For Spring 2011, the usual time for the meetings will be Monday at 13:00 - 14:30 in the CS conference room, CSB 453. Abstracts for talks are given below the talk schedule.

Moshe Lewenstein

Bar-Ilan University

**Abstract:**
We present an approximate distance oracle for a point set S with n points and doubling dimension [;\lambda;]. For every [;\epsilon > 0;], the oracle supports [;(1 + \epsilon);] - approximate distance queries in (universal)
constant
time, occupies space [;[\epsilon^{-O(\lambda)} + 2^{O(\lambda \log \lambda)}]n;], and can be constructed in [;[2^{O(\lambda)}\log^3 n + \epsilon^{-O(\lambda)} + 2^{O(\lambda \log \lambda)}]n;] expected time. This improves upon
the
best
previously known constructions, presented by Har-Peled and Mendel. Furthermore, the oracle can be made fully dynamic with expected [;O(1);] query time and only [;2^{O(\lambda)} \log n + \epsilon^{-O(\lambda)} + 2^{O(\lambda \log
\lambda)};]
update time. This is the first fully dynamic [;(1+\epsilon);]-distance oracle.

Coauthors: Yair Bartal, Lee-Ad Gottlieb, Tsvi Kopelowitz, Liam Roditty

Dov Gordon

Columbia University

**Abstract:**
In 1982, Yao introduced the field of "secure computation", in which [;n;] parties, holding private inputs [;x_1,...,x_n;], engage in a protocol to compute some function [;f(x_1,...,x_n);], while revealing nothing more than the
output. In the decade that followed, the topic of secure computation was thoroughly explored, and almost every theoretical question was answered. In the past decade, the focus has shifted towards improving efficiency, and building
implementations. Today, secure computation is poised to become an extremely powerful tool with wide-ranging application. Both bodies of research were essential in bringing this about.

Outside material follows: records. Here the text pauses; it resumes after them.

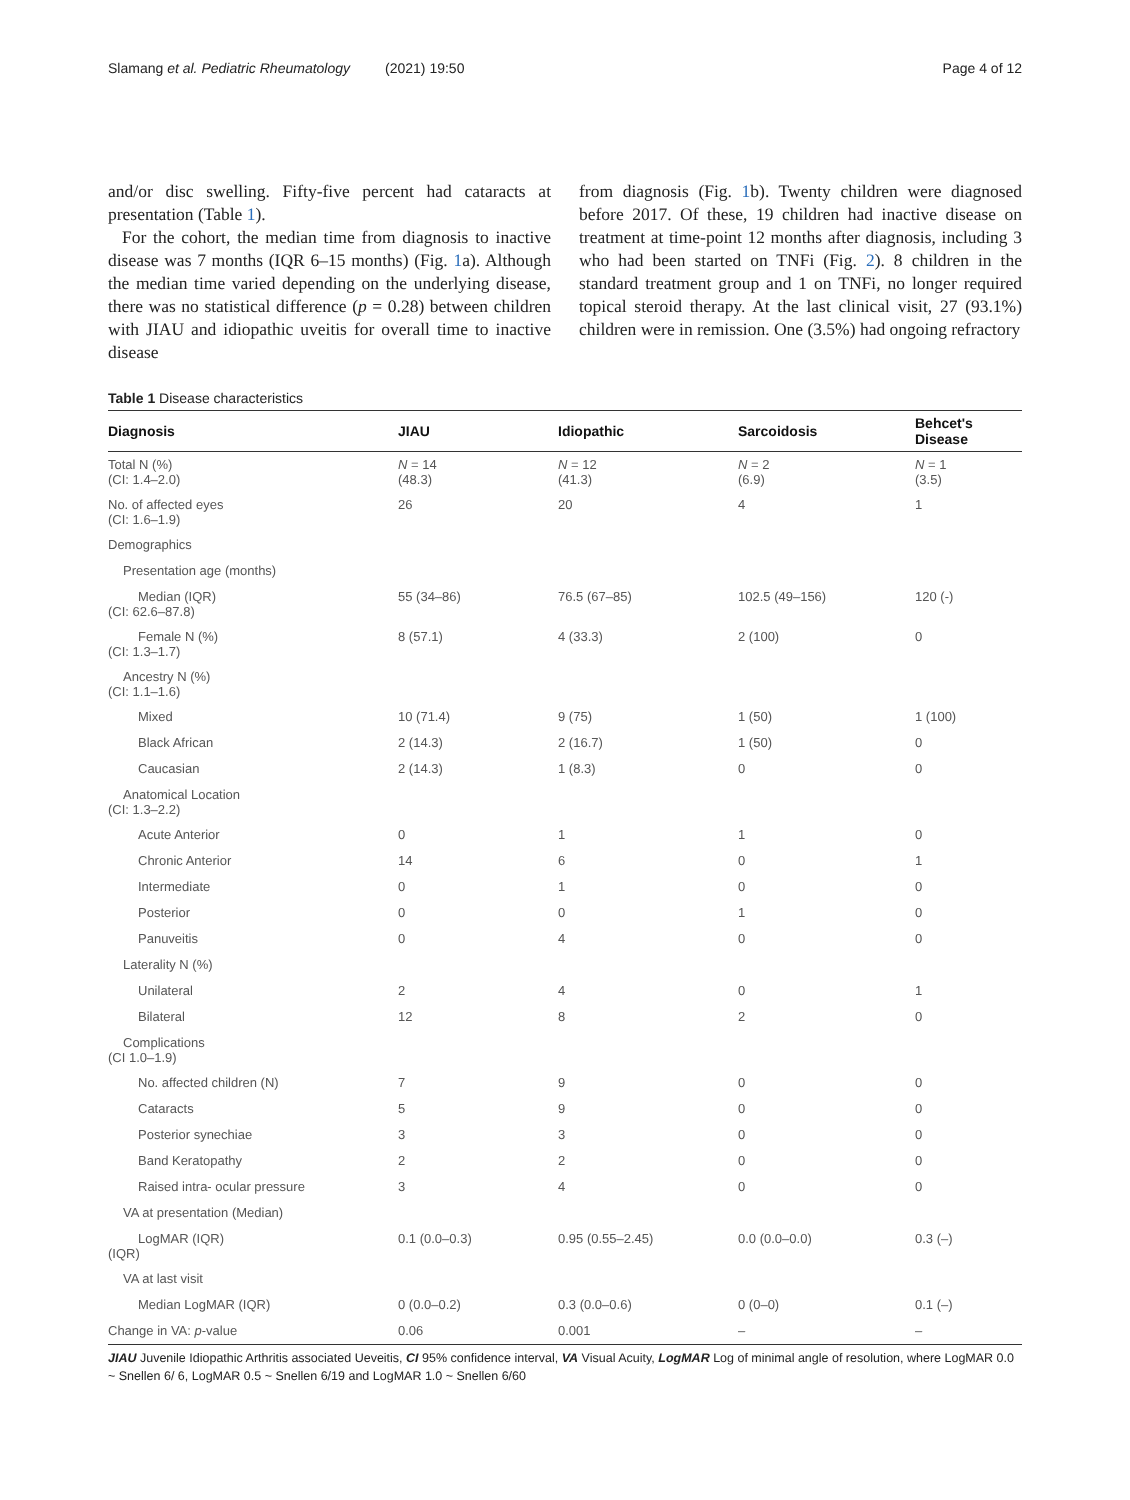Slamang et al. Pediatric Rheumatology (2021) 19:50 Page 4 of 12
and/or disc swelling. Fifty-five percent had cataracts at presentation (Table 1).
For the cohort, the median time from diagnosis to inactive disease was 7 months (IQR 6–15 months) (Fig. 1a). Although the median time varied depending on the underlying disease, there was no statistical difference (p = 0.28) between children with JIAU and idiopathic uveitis for overall time to inactive disease
from diagnosis (Fig. 1b). Twenty children were diagnosed before 2017. Of these, 19 children had inactive disease on treatment at time-point 12 months after diagnosis, including 3 who had been started on TNFi (Fig. 2). 8 children in the standard treatment group and 1 on TNFi, no longer required topical steroid therapy. At the last clinical visit, 27 (93.1%) children were in remission. One (3.5%) had ongoing refractory
Table 1 Disease characteristics
| Diagnosis | JIAU | Idiopathic | Sarcoidosis | Behcet's Disease |
| --- | --- | --- | --- | --- |
| Total N (%) (CI: 1.4–2.0) | N = 14 (48.3) | N = 12 (41.3) | N = 2 (6.9) | N = 1 (3.5) |
| No. of affected eyes (CI: 1.6–1.9) | 26 | 20 | 4 | 1 |
| Demographics | | | | |
| Presentation age (months) | | | | |
| Median (IQR) (CI: 62.6–87.8) | 55 (34–86) | 76.5 (67–85) | 102.5 (49–156) | 120 (-) |
| Female N (%) (CI: 1.3–1.7) | 8 (57.1) | 4 (33.3) | 2 (100) | 0 |
| Ancestry N (%) (CI: 1.1–1.6) | | | | |
| Mixed | 10 (71.4) | 9 (75) | 1 (50) | 1 (100) |
| Black African | 2 (14.3) | 2 (16.7) | 1 (50) | 0 |
| Caucasian | 2 (14.3) | 1 (8.3) | 0 | 0 |
| Anatomical Location (CI: 1.3–2.2) | | | | |
| Acute Anterior | 0 | 1 | 1 | 0 |
| Chronic Anterior | 14 | 6 | 0 | 1 |
| Intermediate | 0 | 1 | 0 | 0 |
| Posterior | 0 | 0 | 1 | 0 |
| Panuveitis | 0 | 4 | 0 | 0 |
| Laterality N (%) | | | | |
| Unilateral | 2 | 4 | 0 | 1 |
| Bilateral | 12 | 8 | 2 | 0 |
| Complications (CI 1.0–1.9) | | | | |
| No. affected children (N) | 7 | 9 | 0 | 0 |
| Cataracts | 5 | 9 | 0 | 0 |
| Posterior synechiae | 3 | 3 | 0 | 0 |
| Band Keratopathy | 2 | 2 | 0 | 0 |
| Raised intra- ocular pressure | 3 | 4 | 0 | 0 |
| VA at presentation (Median) | | | | |
| LogMAR (IQR) (IQR) | 0.1 (0.0–0.3) | 0.95 (0.55–2.45) | 0.0 (0.0–0.0) | 0.3 (–) |
| VA at last visit | | | | |
| Median LogMAR (IQR) | 0 (0.0–0.2) | 0.3 (0.0–0.6) | 0 (0–0) | 0.1 (–) |
| Change in VA: p -value | 0.06 | 0.001 | – | – |
JIAU Juvenile Idiopathic Arthritis associated Ueveitis, CI 95% confidence interval, VA Visual Acuity, LogMAR Log of minimal angle of resolution, where LogMAR 0.0 ~ Snellen 6/ 6, LogMAR 0.5 ~ Snellen 6/19 and LogMAR 1.0 ~ Snellen 6/60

In this talk, we review two recent results. The first provides insight into one of the few remaining theoretical questions in secure computation. The second demonstrates improved efficiency for secure computation in a particular setting of interest. On the theoretical side, we discuss the problem of "fairness" in secure computation, which is a security property guaranteeing simultaneous output delivery to both parties. Until recently, this was widely believed to be impossible to achieve. We will discuss a new relaxed notion of fairness and show broad feasibility results. We will also touch on a very exciting result demonstrating (for the first time) that some interesting functions can in fact be computed with complete fairness. In the second half of the talk, we will focus on a particular setting where a server owns a large database, and repeatedly interacts with a client in a sequence of secure computations over that data. We demonstrate great improvement over the existing general solutions by amortizing the cost of the computation. In presenting these two results, we hope to demonstrate the importance of both foundational and applied cryptographic theory.

Sergei Vassilvitskii

Yahoo! Research

**Abstract:**
A popular practical method of obtaining a good estimate of the error rate
of a learning algorithm is [;k;]-fold cross-validation. Here, the
set of examples is first partitioned into [;k;] equal-sized folds.
Each fold acts as a test set for evaluating the hypothesis learned
on the other [;k-1;] folds. The average error across the k
hypotheses is used as an estimate of the error rate. Although
widely used, especially with small values of [;k;] (such as 10), the
cross-validation method has heretofore resisted theoretical
analysis due to the fact that the [;k;] distinct estimates have inherent
correlations between
them. With only sanity-check bounds known, there is no
compelling reason to use the [;k;]-fold cross-validation estimate over
a simpler holdout estimate.

Conventional wisdom is that the averaging in cross-validation leads to a tighter concentration of the estimate of the error around its mean. We show that the conventional wisdom is essentially correct. We analyze the reduction in variance of the gap between the cross-validation estimate and the true error rate, and show that for a large family of stable algorithms cross-validation achieves a near optimal variance reduction factor of [;\frac{1 +o(1)}{k};]. In these cases, the [;k;] different estimates are essentially independent of each other.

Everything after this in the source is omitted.